Пане любая былочка вокруг казалась живой, близкой. Подсолнух кивал ей обожженной порыжевшей головой. Шелестя сухим продолговатым листом, тянулась к ней кукуруза с полуоблупившимся початком. Ненароком задевала Паня куст фасоли, и перезревшие стручки лопались, а на землю медленно сползали по желобку стручка фасолины, похожие на пестрые воробьиные яички. И верится, они благодарили Паню за освобождение.

Соседние сады, хаты, заброшенные ветряные мельницы, дальние лесополосы, поля, луговины сливались для нее в единый неделимый мир. Она чувствовала себя в этом мире неотъемлемой и необходимой. Ей не верилось, что когда-то ее не было на свете. Неправда, она всегда была и всегда будет, как эта пологая Кенгесская гора, как речка, протекающая под горою, как море, которого отсюда не видать, но которое угадывается по особо высветленному, истекающему маревом горизонту. Опершись на лопату, Паня всматривалась в белое, чуть подголубленное небо, которое еще прочнее утверждало ее в мысли о вечности существования. Ей становилось легко и в то же время отчего-то боязно. Текучая синева неба казалась недосягаемо глубокой. И Паню охватывала оторопь.

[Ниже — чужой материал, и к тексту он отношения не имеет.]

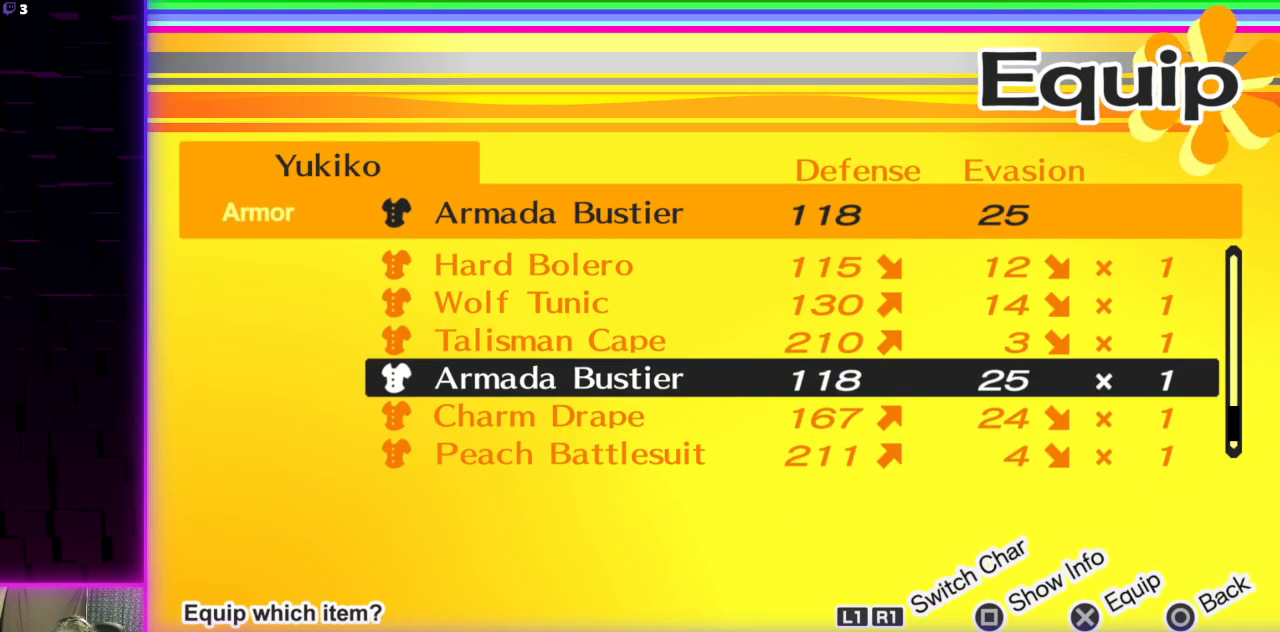
Gameplay with a controller (Xbox layout); each line is a JSON object with the inputs held at the frame after it. "events" lists button and stick changes between this image and that frame as [ms after this image, input, new state], when the widget could be followed in between.
{"buttons": ["DPAD_DOWN"], "left_stick": "center", "right_stick": "center", "events": [[467, "DPAD_DOWN", "down"]]}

Она тут же устыдилась, что думает только о себе, что забыла всех: и Юраську, и Волошку, и Антона — дорогих своих хлопчиков, как называла их и про себя, и вслух. А разве она может без них? Была ли она когда-либо без них? Ей вспомнилась своя, какая-то очень короткая и в то же время бесконечно длинная жизнь. Как будто только вчера виделась с батей и маманей, с братьями Коляшкой и Серым. Но спустя миг они видятся вон уже где!.. Отдалились так, что и лиц не различить. Словно в волшебную подзорную трубу смотришь, поворачивая ее попеременно разными концами: то приближается все, то неимоверно отдаляется. И тот особый день, когда впервые встретилась с Антоном, когда лицом к лицу стояла с ним на полуторке. Почему так случилось, что именно тогда, в тот час она ехала через Новоспасовку, именно той дорогой, именно на той машине, на которую влез и Антон?.. Судьба даровала ей эту встречу. Но откуда она, судьба, знала, что Пане необходимо было встретиться именно с Антоном, а не с кем другим?.. Всегда боялась за него и сейчас боится. Уже столько лет прошло, как она замужем за Антоном, а все не верится, что он ее. Иногда кажется таким далеким, таким непонятным. Много раз она его теряла и вновь находила, много раз он погибал для нее в войну и вновь воскресал. Откуда столько сил взялось, чтобы все выдержать?..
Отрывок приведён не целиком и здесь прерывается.